27 — Dart Aircraft
Dynamic Aero-Reactive Transport
What It Is
DART — Dynamic Aero-Reactive Transport — is Hardin Labs' multi-mission aerospace vehicle platform, designed to operate across the full flight envelope from vertical takeoff and landing through subsonic cruise, supersonic dash, and low-earth orbital insertion, using the integrated capability of Silixon-HS thermal protection, NVRT propulsion, Silixon Solar power, and Silixon Cube avionics within a single airframe. The DART is not a conventional aircraft with a fixed role — it is a reconfigurable aerospace system whose material substrate (entirely Silixon-PDC structural ceramic with Silixon-HS surface panels) and propulsion architecture (NVRT nested-vortex engines) give it a performance envelope unreachable by aluminum or titanium-alloy airframe designs.
Airframe Design
The primary structure is molded Silixon-PDC ceramic composite, formed into a blended-wing-body (BWB) planform that minimizes wave drag at supersonic speed while maximizing internal volume for fuel, payload, and systems. Leading edges are covered with Silixon-HS heat shield tiles rated for sustained flight at Mach 6. The upper wing surface carries integrated Silixon Solar panels for auxiliary power generation during high-altitude cruise. The fuselage skin incorporates Silixon-HT Haze Tiles that provide both structural skin and variable-emissivity thermal control, adjusting their reflectivity to manage the fuselage temperature across the full altitude range from ground-level to orbital insertion.
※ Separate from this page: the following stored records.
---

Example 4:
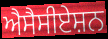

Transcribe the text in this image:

ਐਸੈਸੀਏਸ਼ਨ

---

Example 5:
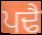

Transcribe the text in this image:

ਪਢੈ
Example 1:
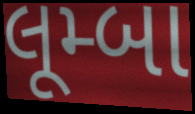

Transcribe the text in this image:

લૂમ્બા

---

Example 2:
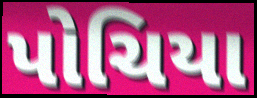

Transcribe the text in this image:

પોચિયા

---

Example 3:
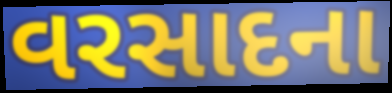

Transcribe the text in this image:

વરસાદના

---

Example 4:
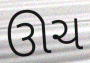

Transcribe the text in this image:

ઊચ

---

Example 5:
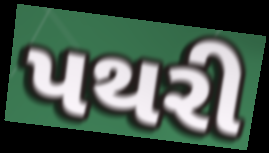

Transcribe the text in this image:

પથરી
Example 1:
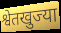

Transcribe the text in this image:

श्वेतखुज्या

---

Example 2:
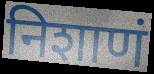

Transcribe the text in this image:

निशाणं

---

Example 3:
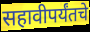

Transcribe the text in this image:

सहावीपर्यंतचे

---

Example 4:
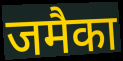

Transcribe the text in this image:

जमैका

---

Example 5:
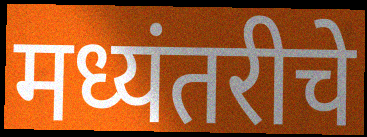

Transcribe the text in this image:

मध्यंतरीचे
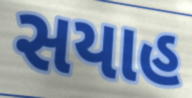
સયાહ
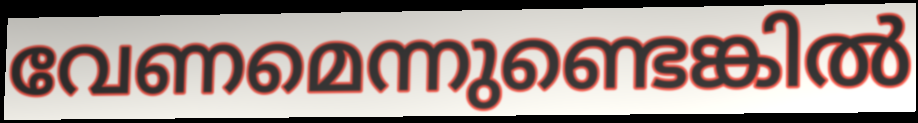
വേണമെന്നുണ്ടെങ്കിൽ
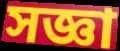
সজ্ঞা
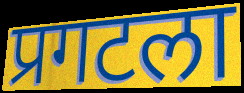
प्रगटला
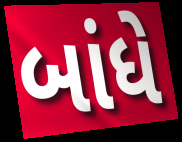
બાંધે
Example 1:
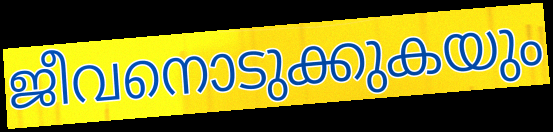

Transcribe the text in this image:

ജീവനൊടുക്കുകയും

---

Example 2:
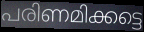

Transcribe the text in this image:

പരിണമിക്കട്ടെ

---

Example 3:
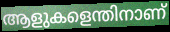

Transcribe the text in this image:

ആളുകളെന്തിനാണ്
The HSI hand-screen input system covers the entire cockpit interior, replacing all physical switches and displays with gesture-controlled holographic interfaces driven by the HIG system.
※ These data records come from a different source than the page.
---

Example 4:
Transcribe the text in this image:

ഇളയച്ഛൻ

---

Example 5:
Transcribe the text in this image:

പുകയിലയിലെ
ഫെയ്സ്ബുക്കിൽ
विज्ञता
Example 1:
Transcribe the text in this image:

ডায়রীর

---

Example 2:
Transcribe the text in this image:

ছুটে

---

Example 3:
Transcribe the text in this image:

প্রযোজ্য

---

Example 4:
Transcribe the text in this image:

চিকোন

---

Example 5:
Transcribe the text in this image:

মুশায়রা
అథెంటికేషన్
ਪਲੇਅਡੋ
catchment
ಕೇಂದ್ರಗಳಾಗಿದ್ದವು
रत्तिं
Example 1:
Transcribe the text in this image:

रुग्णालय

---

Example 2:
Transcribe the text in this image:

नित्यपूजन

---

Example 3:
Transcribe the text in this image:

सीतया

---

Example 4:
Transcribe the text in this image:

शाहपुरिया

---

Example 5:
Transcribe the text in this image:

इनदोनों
Propulsion and Performance
Three NVRT engines are installed: one centerline engine for primary thrust and two wing-mounted engines for yaw and roll vector control. C10 endothermic fuel provides the primary propellant, with Biomethixon Fuel available for atmospheric loiter. The avionics system — SIP processor, Silixon Cube, and GNDS storage — provide autonomous flight capability, threat avoidance, and real-time mission planning within the ceramic-sealed computing core. Estimated performance parameters include: Mach 6+ top speed at altitude; VTOL takeoff mass of 15,000 kg; range of 12,000 km at Mach 2 cruise; and a Low Earth Orbit insertion capability carrying a 500 kg payload when equipped with the upper-stage rocket kit.